#### Over deze opdracht
Werk het stuk over het Japanse taalconcours bij. Schrijf het over vanaf "In de wachtkamer" tot en met "één binnen geroepen.", en zet daarin "hal" in plaats van "wachtkamer".

#### Tekstfragment
============================================================

Spraakverwarring

Toen ik in het tweede jaar van mijn tweede studie zat, werd ik door een docent aangemoedigd mee te doen aan het prestigieuze concours “International Contest for Outstanding Students of the Japanese Language”. Nooit gehinderd door zelfonderschatting toog ik spoedig naar de Laan van Dinges te ‘s-Gravenhage, alwaar het concours plaats vond, in de statige villa van de Japanse ambassade.

In de wachtkamer begreep ik de omvang van mijn overmoed. Alle aanwezigen zaten in het laatste jaar van hun studie. Ze keken meewarig naar mij, die driftig doorging met wat ik de hele reis had gedaan: Japanse karakters in mijn hoofd stampen. Ik nam altijd overal mee een zakschriftje vol met die rabiate dingen, die zo vreselijk zijn om te leren en des te makkelijk om te vergeten. Elke student Japans of desnoods Chinees (het Chinese schrift is makkelijker) zal dit beamen. Ik zat daar dus ijverig te blokken, onder de neerbuigende blikken van mijn opponenten. Zij maakten daar zelfs opmerkingen over, zo van “Goshie, ben jij nog met karakters bezig? Dat doen we al lang niet meer hoor.” Na het schriftelijk onderdeel werden wij één voor één binnen geroepen.

Ik won.

Dat betekende dat ik voor drie weken naar Japan moest, als afgevaardigde van Nederland te midden van een bonte stoet studenten Japanologie uit de hele wereld. En dus mijn kleuter achter moest laten bij zijn stokoude vader, een figuur van de bovenste plank, zware alcoholist en notoire verwaarlozer van baby’s.
Ik deed het toch.

Ik bleek eersteklas te vliegen. Eersteklas is altijd een onvoorstelbare luxe, maar JAL-eersteklas was een verhaal apart. Ongekend hightech comfort in die grijze vroege jaren negentig, met individuele schermpjes vol hoogstaand technisch kunst- en vliegwerk, dat voor de normale mens nog niet bestond. Hebt u de film Oblivion gezien? Dat werk. Ter vergelijking: in de economy waren er nog helemaal geen schermen zoals nu. Het lekkerste eten werd ons voorgeschoteld (kaviaar!), de duurste cognacs en champagnes (naar believen!), de stoel werd in een handomdraai een heus bed en we vlogen de snelste route: 11 uur, straal boven de Sovjet Unie. Wat een verschil met de 33 uur die het me elke keer kostte als ik die reis uit eigen zal betaalde.

============================================================

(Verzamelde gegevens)
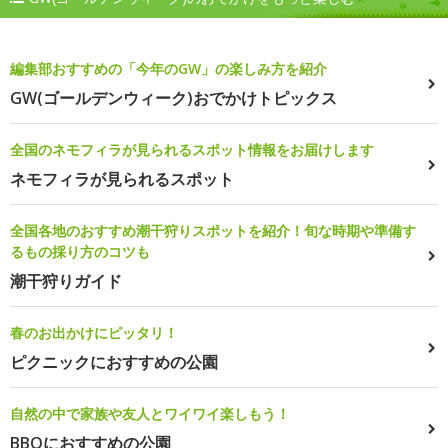
編集部おすすめの「今年のGW」の楽しみ方を紹介
GW(ゴールデンウィーク)おでかけトピックス
全国のネモフィラが見られるスポット情報をお届けします
ネモフィラが見られるスポット
全国各地のおすすめ潮干狩りスポットを紹介！旬な時期や準備す
るもの採り方のコツも
潮干狩りガイド
春のお出かけにピッタリ！
ピクニックにおすすめの公園
自然の中で家族や友人とワイワイ楽しもう！
BBQにおすすめの公園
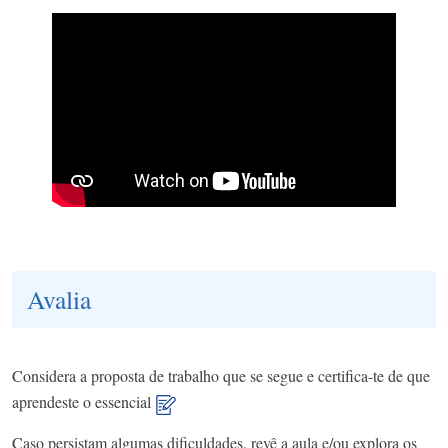
Avalia
Considera a proposta de trabalho que se segue e certifica-te de que
aprendeste o essencial
Caso persistam algumas dificuldades, revê a aula e/ou explora os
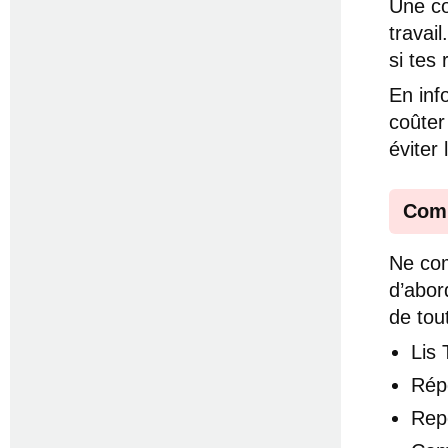
Une co
travail
si tes
En inf
coûter
éviter
Comm
Ne com
d’abor
de tou
Lis
Rép
Rep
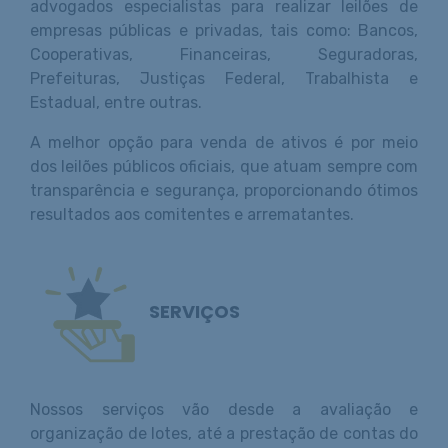
advogados especialistas para realizar leilões de
empresas públicas e privadas, tais como: Bancos,
Cooperativas, Financeiras, Seguradoras,
Prefeituras, Justiças Federal, Trabalhista e
Estadual, entre outras.
A melhor opção para venda de ativos é por meio
dos leilões públicos oficiais, que atuam sempre com
transparência e segurança, proporcionando ótimos
resultados aos comitentes e arrematantes.
SERVIÇOS
Nossos serviços vão desde a avaliação e
organização de lotes, até a prestação de contas do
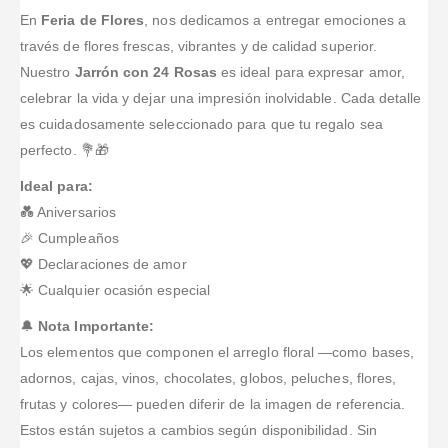
tiempo y
decoración
GRACIAS !!
arreglos
En
Feria de Flores
, nos dedicamos a entregar emociones a
claro.
según el
espectaculares
través de flores frescas, vibrantes y de calidad superior.
motivo es
Nuestro
Jarrón con 24 Rosas
delicada y
es ideal para expresar amor,
adecuada.
celebrar la vida y dejar una impresión inolvidable. Cada detalle
es cuidadosamente seleccionado para que tu regalo sea
perfecto. 💐🎁
Ideal para:
💑 Aniversarios
🎉 Cumpleaños
💖 Declaraciones de amor
🌟 Cualquier ocasión especial
🔔
Nota Importante:
Los elementos que componen el arreglo floral —como bases,
adornos, cajas, vinos, chocolates, globos, peluches, flores,
frutas y colores— pueden diferir de la imagen de referencia.
Estos están sujetos a cambios según disponibilidad. Sin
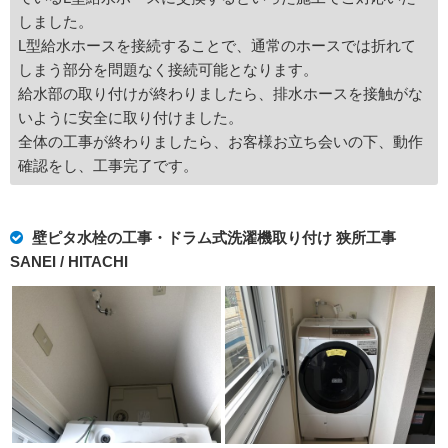
しました。
L型給水ホースを接続することで、通常のホースでは折れて
しまう部分を問題なく接続可能となります。
給水部の取り付けが終わりましたら、排水ホースを接触がな
いように安全に取り付けました。
全体の工事が終わりましたら、お客様お立ち会いの下、動作
確認をし、工事完了です。
壁ピタ水栓の工事・ドラム式洗濯機取り付け 狭所工事
SANEI / HITACHI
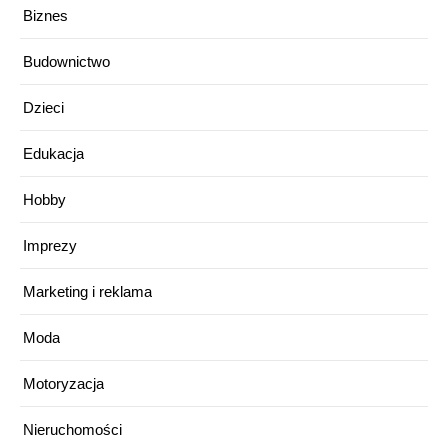
Biznes
Budownictwo
Dzieci
Edukacja
Hobby
Imprezy
Marketing i reklama
Moda
Motoryzacja
Nieruchomości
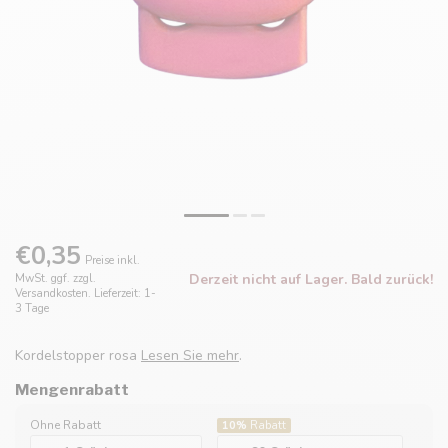
€0,35
Preise inkl.
Derzeit nicht auf Lager. Bald zurück!
MwSt. ggf. zzgl.
Versandkosten. Lieferzeit: 1-
3 Tage
Kordelstopper rosa
Lesen Sie mehr
.
Mengenrabatt
Ohne Rabatt
10%
Rabatt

============================================================

#### Oplossing opdracht
In de hal begreep ik de omvang van mijn overmoed. Alle aanwezigen zaten in het laatste jaar van hun studie. Ze keken meewarig naar mij, die driftig doorging met wat ik de hele reis had gedaan: Japanse karakters in mijn hoofd stampen. Ik nam altijd overal mee een zakschriftje vol met die rabiate dingen, die zo vreselijk zijn om te leren en des te makkelijk om te vergeten. Elke student Japans of desnoods Chinees (het Chinese schrift is makkelijker) zal dit beamen. Ik zat daar dus ijverig te blokken, onder de neerbuigende blikken van mijn opponenten. Zij maakten daar zelfs opmerkingen over, zo van “Goshie, ben jij nog met karakters bezig? Dat doen we al lang niet meer hoor.” Na het schriftelijk onderdeel werden wij één voor één binnen geroepen.